For those saying they "want more" from a job, but are currently working in a "Just below biglaw" (or something like that). You are perfectly positioned to do "something more", but for REAL. You are making sufficient funds to support yourself currently, and due to your reduced workload (compared to BIGLAW), you can go out and network, join professional societies, become active in the community, etc., to position yourself for partner, or even better from a personal fulfillment standpoint, do something noteworthy outside of the law. Keep your "day job"< but also become a leader in the volunteer community, become politically active, start a side business, write a book, etc.
"Face it, whites have a big advantages in BIGLAW."
Yes, some of them comprehend basic number agreement.

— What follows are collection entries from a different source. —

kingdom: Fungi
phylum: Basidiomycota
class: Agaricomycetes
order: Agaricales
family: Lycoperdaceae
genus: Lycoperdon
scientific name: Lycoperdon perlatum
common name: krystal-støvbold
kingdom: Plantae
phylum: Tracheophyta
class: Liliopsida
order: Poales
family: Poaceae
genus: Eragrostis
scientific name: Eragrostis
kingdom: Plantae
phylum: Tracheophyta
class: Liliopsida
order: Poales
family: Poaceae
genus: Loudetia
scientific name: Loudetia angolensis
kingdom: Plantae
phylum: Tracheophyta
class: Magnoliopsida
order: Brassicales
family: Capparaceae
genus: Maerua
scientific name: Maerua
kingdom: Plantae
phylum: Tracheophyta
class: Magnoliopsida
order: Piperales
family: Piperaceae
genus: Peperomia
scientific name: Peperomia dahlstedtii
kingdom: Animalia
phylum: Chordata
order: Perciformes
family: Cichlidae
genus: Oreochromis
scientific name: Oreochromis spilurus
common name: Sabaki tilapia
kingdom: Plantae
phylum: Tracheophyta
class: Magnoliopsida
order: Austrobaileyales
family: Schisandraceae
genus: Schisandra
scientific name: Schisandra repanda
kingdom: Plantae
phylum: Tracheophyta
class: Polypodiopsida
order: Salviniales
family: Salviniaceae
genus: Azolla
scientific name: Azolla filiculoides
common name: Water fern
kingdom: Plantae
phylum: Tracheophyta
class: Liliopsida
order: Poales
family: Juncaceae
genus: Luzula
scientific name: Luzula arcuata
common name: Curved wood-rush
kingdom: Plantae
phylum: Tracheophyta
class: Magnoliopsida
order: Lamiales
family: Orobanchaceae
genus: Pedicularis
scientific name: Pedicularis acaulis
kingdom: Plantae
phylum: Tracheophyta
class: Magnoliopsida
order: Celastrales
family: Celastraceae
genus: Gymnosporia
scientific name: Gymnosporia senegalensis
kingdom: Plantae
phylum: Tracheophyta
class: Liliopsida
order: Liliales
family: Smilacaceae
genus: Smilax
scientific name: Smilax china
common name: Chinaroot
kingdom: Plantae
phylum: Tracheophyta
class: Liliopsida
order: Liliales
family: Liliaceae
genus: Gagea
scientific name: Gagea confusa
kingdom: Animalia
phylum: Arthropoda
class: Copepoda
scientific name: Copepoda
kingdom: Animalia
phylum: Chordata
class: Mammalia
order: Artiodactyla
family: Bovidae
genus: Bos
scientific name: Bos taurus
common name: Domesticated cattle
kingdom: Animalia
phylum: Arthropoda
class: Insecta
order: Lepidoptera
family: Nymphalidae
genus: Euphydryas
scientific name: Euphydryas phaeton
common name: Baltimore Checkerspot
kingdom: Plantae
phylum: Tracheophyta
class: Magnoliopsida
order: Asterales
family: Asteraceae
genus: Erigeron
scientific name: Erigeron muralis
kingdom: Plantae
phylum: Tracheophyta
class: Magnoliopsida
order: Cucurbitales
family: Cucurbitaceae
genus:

Do grades still come up in interviews a couple years out of law school? I went to a good, but not t14, school and did pretty well my first two years (law review, biglaw summer, ect). But I coasted as a 3L, did substantially worse and managed not to graduate order of the coif. Would this sort of thing actually come up in a lateral interview? I would have thought they'd be more interested in the deals I've worked on.
6:17 Let me offer a sincere piece of advice: If you can (and I know this may be impossible) stop thinking of yourself as a minority, and of your interviewers as white people scared of minorities, you would probably do dramatically better in your interviews.
6:14, Let me offer you a truly sincere piece of advice. If you could go into your interviews (and I know this might be impossible) and not think of yourself as a minority, or of your interviewers as white people who don't like minorities, you might do dramatically better. Sometimes these things come off in unconscious ways and we don't even realize it. And, your comments on whether there is a double standard for you as a minority in an interview versus a stereotypical white applicant - it is a common minority perception that they are treated differently because of their race when someone says or does something, but I think, mostly, an unjustified perception. Sometimes someone is a jerk to me, and I assume it's because they've had a bad day or are just a jerk; a minority (perhaps understandably, given our history) can assume it's because of his or her race. But you should trust me when I say that that's almost never the case nowadays.
I agree with 7:59 and 8:13.
4:07, I can't even tell you how much you're pissing me off. All you can talk about is how great you are and how the whole world's against you, when you got horrible grades and you're lunacy is proven by the fact that you can't even see how silly your goals are. You want $15 grand more, so you can work another 6000 hours? After tax that's $10 grand, or about $1.66 /hour.
Not to mention that all you can talk about is how everyone else is racist, when you're spending your time insulting white women.
ATL is "a bit '5 [months] ago.'"
After reading your post, 7:28, I got news for you. It's not whites that don't want you, it's socially well-adjusted people who don't want you anywhere in their work environment.